## What the exercise asks
An exact, complete copy of the entries that follow is needed.

## Records for this task
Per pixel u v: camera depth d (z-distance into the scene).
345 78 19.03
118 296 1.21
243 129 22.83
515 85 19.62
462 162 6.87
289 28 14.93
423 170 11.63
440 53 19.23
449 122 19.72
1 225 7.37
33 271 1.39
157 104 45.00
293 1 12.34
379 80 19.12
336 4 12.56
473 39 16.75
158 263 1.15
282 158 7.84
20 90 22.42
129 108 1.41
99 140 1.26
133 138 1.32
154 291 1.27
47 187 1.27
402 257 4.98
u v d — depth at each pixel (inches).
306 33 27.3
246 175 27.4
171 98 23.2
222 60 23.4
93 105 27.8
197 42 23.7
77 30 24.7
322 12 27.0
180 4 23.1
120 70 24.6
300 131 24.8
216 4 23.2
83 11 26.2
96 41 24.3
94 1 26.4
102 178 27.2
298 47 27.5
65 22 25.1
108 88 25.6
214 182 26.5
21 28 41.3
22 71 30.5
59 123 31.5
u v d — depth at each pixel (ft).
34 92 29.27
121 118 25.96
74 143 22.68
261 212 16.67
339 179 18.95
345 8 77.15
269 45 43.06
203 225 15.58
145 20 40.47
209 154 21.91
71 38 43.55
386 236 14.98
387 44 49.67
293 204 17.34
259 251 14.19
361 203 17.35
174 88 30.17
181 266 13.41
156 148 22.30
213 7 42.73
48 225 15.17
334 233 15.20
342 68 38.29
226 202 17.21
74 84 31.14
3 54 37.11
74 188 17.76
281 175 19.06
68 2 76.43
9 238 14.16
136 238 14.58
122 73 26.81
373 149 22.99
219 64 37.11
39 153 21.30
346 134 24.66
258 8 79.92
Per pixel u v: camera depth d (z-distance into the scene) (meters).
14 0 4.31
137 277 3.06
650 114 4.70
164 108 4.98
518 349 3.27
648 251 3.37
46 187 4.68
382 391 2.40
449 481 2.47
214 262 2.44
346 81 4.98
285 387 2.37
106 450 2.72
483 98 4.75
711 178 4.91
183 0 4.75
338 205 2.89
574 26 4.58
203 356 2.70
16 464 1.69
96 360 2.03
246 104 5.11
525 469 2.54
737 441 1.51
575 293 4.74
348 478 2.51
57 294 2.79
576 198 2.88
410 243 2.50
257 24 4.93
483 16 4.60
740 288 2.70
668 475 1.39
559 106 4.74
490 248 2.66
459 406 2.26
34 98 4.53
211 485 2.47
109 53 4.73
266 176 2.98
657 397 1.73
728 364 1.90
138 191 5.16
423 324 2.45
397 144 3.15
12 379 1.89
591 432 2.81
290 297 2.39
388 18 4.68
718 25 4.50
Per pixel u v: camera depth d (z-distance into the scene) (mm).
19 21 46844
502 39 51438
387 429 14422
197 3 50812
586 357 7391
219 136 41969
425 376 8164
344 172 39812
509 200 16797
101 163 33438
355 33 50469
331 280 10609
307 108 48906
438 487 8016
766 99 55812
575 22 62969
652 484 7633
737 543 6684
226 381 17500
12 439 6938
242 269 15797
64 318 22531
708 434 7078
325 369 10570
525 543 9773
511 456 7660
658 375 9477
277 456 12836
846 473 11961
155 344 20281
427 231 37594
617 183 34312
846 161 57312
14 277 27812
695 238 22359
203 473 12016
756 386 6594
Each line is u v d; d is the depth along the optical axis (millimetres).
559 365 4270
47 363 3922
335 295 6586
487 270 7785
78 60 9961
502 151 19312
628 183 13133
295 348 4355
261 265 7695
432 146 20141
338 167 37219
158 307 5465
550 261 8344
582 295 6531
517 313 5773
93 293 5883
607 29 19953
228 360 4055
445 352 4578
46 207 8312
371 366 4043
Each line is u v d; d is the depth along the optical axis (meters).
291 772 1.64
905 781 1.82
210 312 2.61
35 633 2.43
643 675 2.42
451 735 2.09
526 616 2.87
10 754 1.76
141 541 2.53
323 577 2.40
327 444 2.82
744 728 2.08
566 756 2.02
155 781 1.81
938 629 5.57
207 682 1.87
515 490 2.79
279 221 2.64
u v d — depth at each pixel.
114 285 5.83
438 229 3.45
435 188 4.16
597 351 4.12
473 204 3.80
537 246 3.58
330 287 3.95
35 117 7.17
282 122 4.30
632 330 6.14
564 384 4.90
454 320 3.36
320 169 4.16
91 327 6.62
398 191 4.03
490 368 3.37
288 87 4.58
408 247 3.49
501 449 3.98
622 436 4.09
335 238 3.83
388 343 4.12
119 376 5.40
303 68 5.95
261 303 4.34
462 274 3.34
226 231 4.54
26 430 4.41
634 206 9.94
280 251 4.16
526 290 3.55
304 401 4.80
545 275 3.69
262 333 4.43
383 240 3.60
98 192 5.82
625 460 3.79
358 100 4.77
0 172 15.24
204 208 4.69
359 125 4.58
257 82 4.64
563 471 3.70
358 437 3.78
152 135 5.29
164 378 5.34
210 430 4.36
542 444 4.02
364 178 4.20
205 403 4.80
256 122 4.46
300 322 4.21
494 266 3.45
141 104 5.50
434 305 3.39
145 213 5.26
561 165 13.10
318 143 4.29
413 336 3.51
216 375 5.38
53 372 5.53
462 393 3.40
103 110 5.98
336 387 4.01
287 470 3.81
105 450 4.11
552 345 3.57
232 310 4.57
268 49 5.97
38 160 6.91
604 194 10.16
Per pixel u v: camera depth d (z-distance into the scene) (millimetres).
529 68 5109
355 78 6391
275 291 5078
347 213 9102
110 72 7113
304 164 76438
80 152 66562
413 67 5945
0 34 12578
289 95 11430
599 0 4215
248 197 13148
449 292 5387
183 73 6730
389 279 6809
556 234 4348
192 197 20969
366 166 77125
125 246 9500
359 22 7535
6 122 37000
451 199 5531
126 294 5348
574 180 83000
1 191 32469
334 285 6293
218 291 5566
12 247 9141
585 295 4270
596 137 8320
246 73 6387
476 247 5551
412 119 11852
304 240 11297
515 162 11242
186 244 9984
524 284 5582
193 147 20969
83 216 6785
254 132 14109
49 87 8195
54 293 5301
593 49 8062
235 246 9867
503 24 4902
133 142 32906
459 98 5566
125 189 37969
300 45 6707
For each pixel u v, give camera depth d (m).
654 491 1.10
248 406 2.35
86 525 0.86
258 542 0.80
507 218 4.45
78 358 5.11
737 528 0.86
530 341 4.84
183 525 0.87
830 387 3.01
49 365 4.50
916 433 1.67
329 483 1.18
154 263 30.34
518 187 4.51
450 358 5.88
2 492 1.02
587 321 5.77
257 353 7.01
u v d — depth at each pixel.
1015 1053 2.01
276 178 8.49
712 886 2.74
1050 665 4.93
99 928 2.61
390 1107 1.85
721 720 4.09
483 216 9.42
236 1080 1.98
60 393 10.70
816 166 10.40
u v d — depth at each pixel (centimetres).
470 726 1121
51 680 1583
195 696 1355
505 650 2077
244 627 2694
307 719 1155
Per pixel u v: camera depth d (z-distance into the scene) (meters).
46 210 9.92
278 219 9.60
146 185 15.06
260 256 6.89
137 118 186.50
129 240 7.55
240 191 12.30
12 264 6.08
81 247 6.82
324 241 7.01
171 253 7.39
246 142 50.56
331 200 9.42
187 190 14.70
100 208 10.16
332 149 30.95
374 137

## Your response
Per pixel u v: camera depth d (z-distance into the scene).
345 78 19.03
118 296 1.21
243 129 22.83
515 85 19.62
462 162 6.87
289 28 14.93
423 170 11.63
440 53 19.23
449 122 19.72
1 225 7.37
33 271 1.39
157 104 45.00
293 1 12.34
379 80 19.12
336 4 12.56
473 39 16.75
158 263 1.15
282 158 7.84
20 90 22.42
129 108 1.41
99 140 1.26
133 138 1.32
154 291 1.27
47 187 1.27
402 257 4.98
u v d — depth at each pixel (inches).
306 33 27.3
246 175 27.4
171 98 23.2
222 60 23.4
93 105 27.8
197 42 23.7
77 30 24.7
322 12 27.0
180 4 23.1
120 70 24.6
300 131 24.8
216 4 23.2
83 11 26.2
96 41 24.3
94 1 26.4
102 178 27.2
298 47 27.5
65 22 25.1
108 88 25.6
214 182 26.5
21 28 41.3
22 71 30.5
59 123 31.5
u v d — depth at each pixel (ft).
34 92 29.27
121 118 25.96
74 143 22.68
261 212 16.67
339 179 18.95
345 8 77.15
269 45 43.06
203 225 15.58
145 20 40.47
209 154 21.91
71 38 43.55
386 236 14.98
387 44 49.67
293 204 17.34
259 251 14.19
361 203 17.35
174 88 30.17
181 266 13.41
156 148 22.30
213 7 42.73
48 225 15.17
334 233 15.20
342 68 38.29
226 202 17.21
74 84 31.14
3 54 37.11
74 188 17.76
281 175 19.06
68 2 76.43
9 238 14.16
136 238 14.58
122 73 26.81
373 149 22.99
219 64 37.11
39 153 21.30
346 134 24.66
258 8 79.92
Per pixel u v: camera depth d (z-distance into the scene) (meters).
14 0 4.31
137 277 3.06
650 114 4.70
164 108 4.98
518 349 3.27
648 251 3.37
46 187 4.68
382 391 2.40
449 481 2.47
214 262 2.44
346 81 4.98
285 387 2.37
106 450 2.72
483 98 4.75
711 178 4.91
183 0 4.75
338 205 2.89
574 26 4.58
203 356 2.70
16 464 1.69
96 360 2.03
246 104 5.11
525 469 2.54
737 441 1.51
575 293 4.74
348 478 2.51
57 294 2.79
576 198 2.88
410 243 2.50
257 24 4.93
483 16 4.60
740 288 2.70
668 475 1.39
559 106 4.74
490 248 2.66
459 406 2.26
34 98 4.53
211 485 2.47
109 53 4.73
266 176 2.98
657 397 1.73
728 364 1.90
138 191 5.16
423 324 2.45
397 144 3.15
12 379 1.89
591 432 2.81
290 297 2.39
388 18 4.68
718 25 4.50
Per pixel u v: camera depth d (z-distance into the scene) (mm).
19 21 46844
502 39 51438
387 429 14422
197 3 50812
586 357 7391
219 136 41969
425 376 8164
344 172 39812
509 200 16797
101 163 33438
355 33 50469
331 280 10609
307 108 48906
438 487 8016
766 99 55812
575 22 62969
652 484 7633
737 543 6684
226 381 17500
12 439 6938
242 269 15797
64 318 22531
708 434 7078
325 369 10570
525 543 9773
511 456 7660
658 375 9477
277 456 12836
846 473 11961
155 344 20281
427 231 37594
617 183 34312
846 161 57312
14 277 27812
695 238 22359
203 473 12016
756 386 6594
Each line is u v d; d is the depth along the optical axis (millimetres).
559 365 4270
47 363 3922
335 295 6586
487 270 7785
78 60 9961
502 151 19312
628 183 13133
295 348 4355
261 265 7695
432 146 20141
338 167 37219
158 307 5465
550 261 8344
582 295 6531
517 313 5773
93 293 5883
607 29 19953
228 360 4055
445 352 4578
46 207 8312
371 366 4043
Each line is u v d; d is the depth along the optical axis (meters).
291 772 1.64
905 781 1.82
210 312 2.61
35 633 2.43
643 675 2.42
451 735 2.09
526 616 2.87
10 754 1.76
141 541 2.53
323 577 2.40
327 444 2.82
744 728 2.08
566 756 2.02
155 781 1.81
938 629 5.57
207 682 1.87
515 490 2.79
279 221 2.64
u v d — depth at each pixel.
114 285 5.83
438 229 3.45
435 188 4.16
597 351 4.12
473 204 3.80
537 246 3.58
330 287 3.95
35 117 7.17
282 122 4.30
632 330 6.14
564 384 4.90
454 320 3.36
320 169 4.16
91 327 6.62
398 191 4.03
490 368 3.37
288 87 4.58
408 247 3.49
501 449 3.98
622 436 4.09
335 238 3.83
388 343 4.12
119 376 5.40
303 68 5.95
261 303 4.34
462 274 3.34
226 231 4.54
26 430 4.41
634 206 9.94
280 251 4.16
526 290 3.55
304 401 4.80
545 275 3.69
262 333 4.43
383 240 3.60
98 192 5.82
625 460 3.79
358 100 4.77
0 172 15.24
204 208 4.69
359 125 4.58
257 82 4.64
563 471 3.70
358 437 3.78
152 135 5.29
164 378 5.34
210 430 4.36
542 444 4.02
364 178 4.20
205 403 4.80
256 122 4.46
300 322 4.21
494 266 3.45
141 104 5.50
434 305 3.39
145 213 5.26
561 165 13.10
318 143 4.29
413 336 3.51
216 375 5.38
53 372 5.53
462 393 3.40
103 110 5.98
336 387 4.01
287 470 3.81
105 450 4.11
552 345 3.57
232 310 4.57
268 49 5.97
38 160 6.91
604 194 10.16
Per pixel u v: camera depth d (z-distance into the scene) (millimetres).
529 68 5109
355 78 6391
275 291 5078
347 213 9102
110 72 7113
304 164 76438
80 152 66562
413 67 5945
0 34 12578
289 95 11430
599 0 4215
248 197 13148
449 292 5387
183 73 6730
389 279 6809
556 234 4348
192 197 20969
366 166 77125
125 246 9500
359 22 7535
6 122 37000
451 199 5531
126 294 5348
574 180 83000
1 191 32469
334 285 6293
218 291 5566
12 247 9141
585 295 4270
596 137 8320
246 73 6387
476 247 5551
412 119 11852
304 240 11297
515 162 11242
186 244 9984
524 284 5582
193 147 20969
83 216 6785
254 132 14109
49 87 8195
54 293 5301
593 49 8062
235 246 9867
503 24 4902
133 142 32906
459 98 5566
125 189 37969
300 45 6707
For each pixel u v, give camera depth d (m).
654 491 1.10
248 406 2.35
86 525 0.86
258 542 0.80
507 218 4.45
78 358 5.11
737 528 0.86
530 341 4.84
183 525 0.87
830 387 3.01
49 365 4.50
916 433 1.67
329 483 1.18
154 263 30.34
518 187 4.51
450 358 5.88
2 492 1.02
587 321 5.77
257 353 7.01
u v d — depth at each pixel.
1015 1053 2.01
276 178 8.49
712 886 2.74
1050 665 4.93
99 928 2.61
390 1107 1.85
721 720 4.09
483 216 9.42
236 1080 1.98
60 393 10.70
816 166 10.40
u v d — depth at each pixel (centimetres).
470 726 1121
51 680 1583
195 696 1355
505 650 2077
244 627 2694
307 719 1155
Per pixel u v: camera depth d (z-distance into the scene) (meters).
46 210 9.92
278 219 9.60
146 185 15.06
260 256 6.89
137 118 186.50
129 240 7.55
240 191 12.30
12 264 6.08
81 247 6.82
324 241 7.01
171 253 7.39
246 142 50.56
331 200 9.42
187 190 14.70
100 208 10.16
332 149 30.95
374 137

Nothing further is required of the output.